Indirect Detection of the Light Emission in the Local Tunnel Junction

Herein, I(V) characteristics of the tunnel junction between the scanning tunneling microscopy (STM) Pt/Ir probe and atomically flat Au film on mica using ultrahigh vacuum STM is investigated. To ensure cleanness and flatness of the Au films, optimization of the substrate annealing and Ar plasma treatment are performed. The obtained technological parameters allow to drastically improve the reproducibility of I(V) measurements. The analysis of I(V), d2I/dV2 (V), and Fowler–Nordheim plots is conducted, and the presence of the features in the bias region near 1.8 V in the form of peak and minimum, peak and anomalous extra minimum, respectively is demonstrated. The direct optical measurements confirm that the features on I(V) curves are associated with the generation of photons from the STM probe‐sample gap, governed by inelastic tunneling processes. The proposed I(V) analysis approach is used for indirect sensing and investigation of the light emission in the tunnel junction offering a powerful tool for the studies of the photonic sources with deeply subwavelength dimensions.

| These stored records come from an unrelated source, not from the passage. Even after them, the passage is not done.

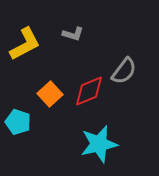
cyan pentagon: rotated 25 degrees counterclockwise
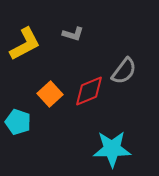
cyan star: moved 13 px right, 5 px down; rotated 12 degrees clockwise
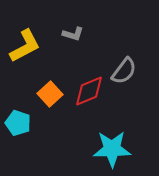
yellow L-shape: moved 2 px down
cyan pentagon: moved 1 px down
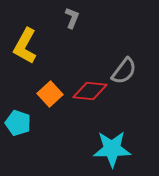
gray L-shape: moved 1 px left, 16 px up; rotated 85 degrees counterclockwise
yellow L-shape: rotated 147 degrees clockwise
red diamond: moved 1 px right; rotated 28 degrees clockwise
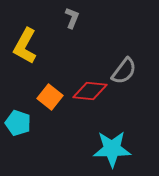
orange square: moved 3 px down; rotated 10 degrees counterclockwise
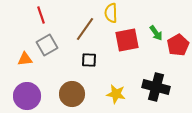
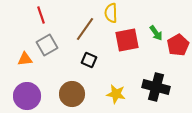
black square: rotated 21 degrees clockwise
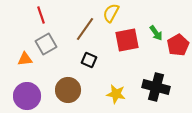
yellow semicircle: rotated 30 degrees clockwise
gray square: moved 1 px left, 1 px up
brown circle: moved 4 px left, 4 px up
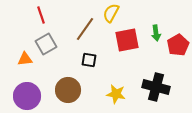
green arrow: rotated 28 degrees clockwise
black square: rotated 14 degrees counterclockwise
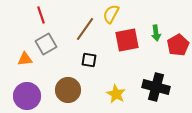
yellow semicircle: moved 1 px down
yellow star: rotated 18 degrees clockwise
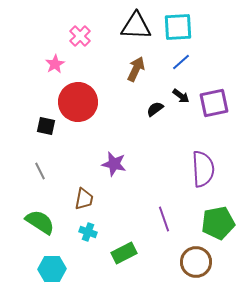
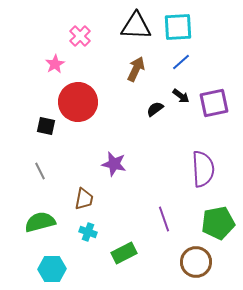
green semicircle: rotated 48 degrees counterclockwise
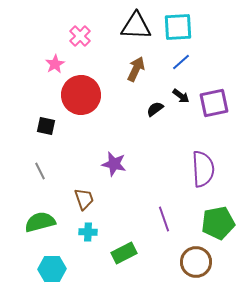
red circle: moved 3 px right, 7 px up
brown trapezoid: rotated 30 degrees counterclockwise
cyan cross: rotated 18 degrees counterclockwise
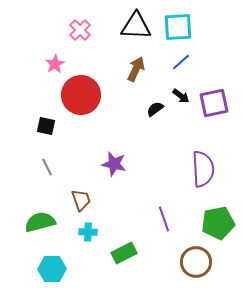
pink cross: moved 6 px up
gray line: moved 7 px right, 4 px up
brown trapezoid: moved 3 px left, 1 px down
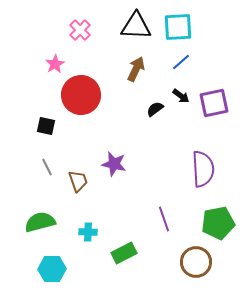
brown trapezoid: moved 3 px left, 19 px up
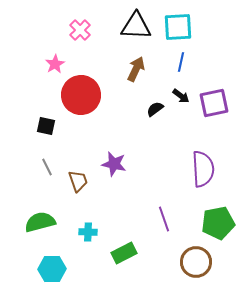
blue line: rotated 36 degrees counterclockwise
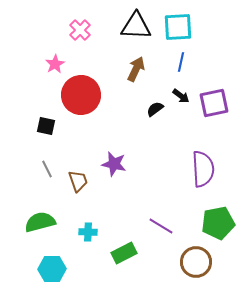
gray line: moved 2 px down
purple line: moved 3 px left, 7 px down; rotated 40 degrees counterclockwise
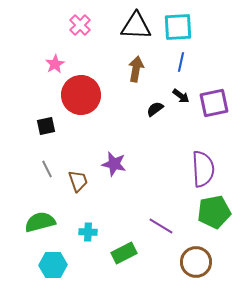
pink cross: moved 5 px up
brown arrow: rotated 15 degrees counterclockwise
black square: rotated 24 degrees counterclockwise
green pentagon: moved 4 px left, 11 px up
cyan hexagon: moved 1 px right, 4 px up
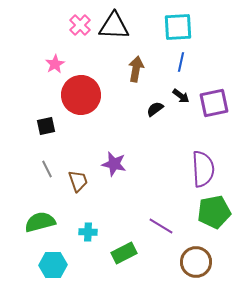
black triangle: moved 22 px left
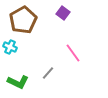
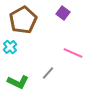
cyan cross: rotated 24 degrees clockwise
pink line: rotated 30 degrees counterclockwise
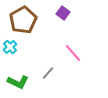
pink line: rotated 24 degrees clockwise
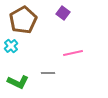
cyan cross: moved 1 px right, 1 px up
pink line: rotated 60 degrees counterclockwise
gray line: rotated 48 degrees clockwise
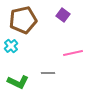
purple square: moved 2 px down
brown pentagon: rotated 16 degrees clockwise
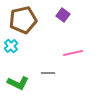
green L-shape: moved 1 px down
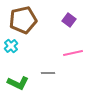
purple square: moved 6 px right, 5 px down
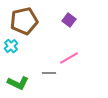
brown pentagon: moved 1 px right, 1 px down
pink line: moved 4 px left, 5 px down; rotated 18 degrees counterclockwise
gray line: moved 1 px right
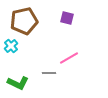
purple square: moved 2 px left, 2 px up; rotated 24 degrees counterclockwise
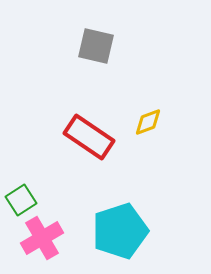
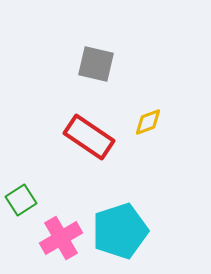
gray square: moved 18 px down
pink cross: moved 19 px right
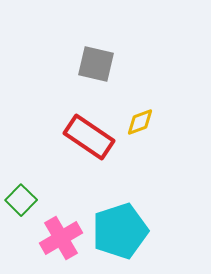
yellow diamond: moved 8 px left
green square: rotated 12 degrees counterclockwise
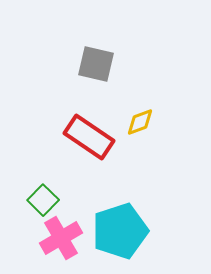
green square: moved 22 px right
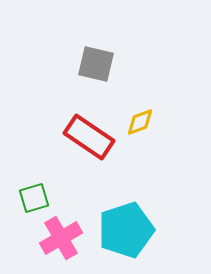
green square: moved 9 px left, 2 px up; rotated 28 degrees clockwise
cyan pentagon: moved 6 px right, 1 px up
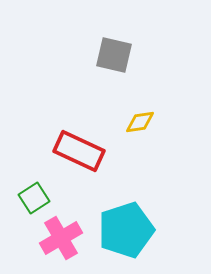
gray square: moved 18 px right, 9 px up
yellow diamond: rotated 12 degrees clockwise
red rectangle: moved 10 px left, 14 px down; rotated 9 degrees counterclockwise
green square: rotated 16 degrees counterclockwise
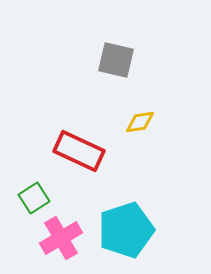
gray square: moved 2 px right, 5 px down
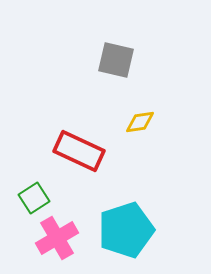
pink cross: moved 4 px left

I(V) characteristics and optical emission of the tunnel junction between the scanning tunneling microscopy (STM) probe and Au film in an ultrahigh vacuum are investigated. I(V), d2I/dV2 (V), and Fowler–Nordheim plots demonstrate the features near 1.8 V. The direct optical measurements confirm that features are associated with the generation of photons from the STM gap, governed by inelastic tunneling processes.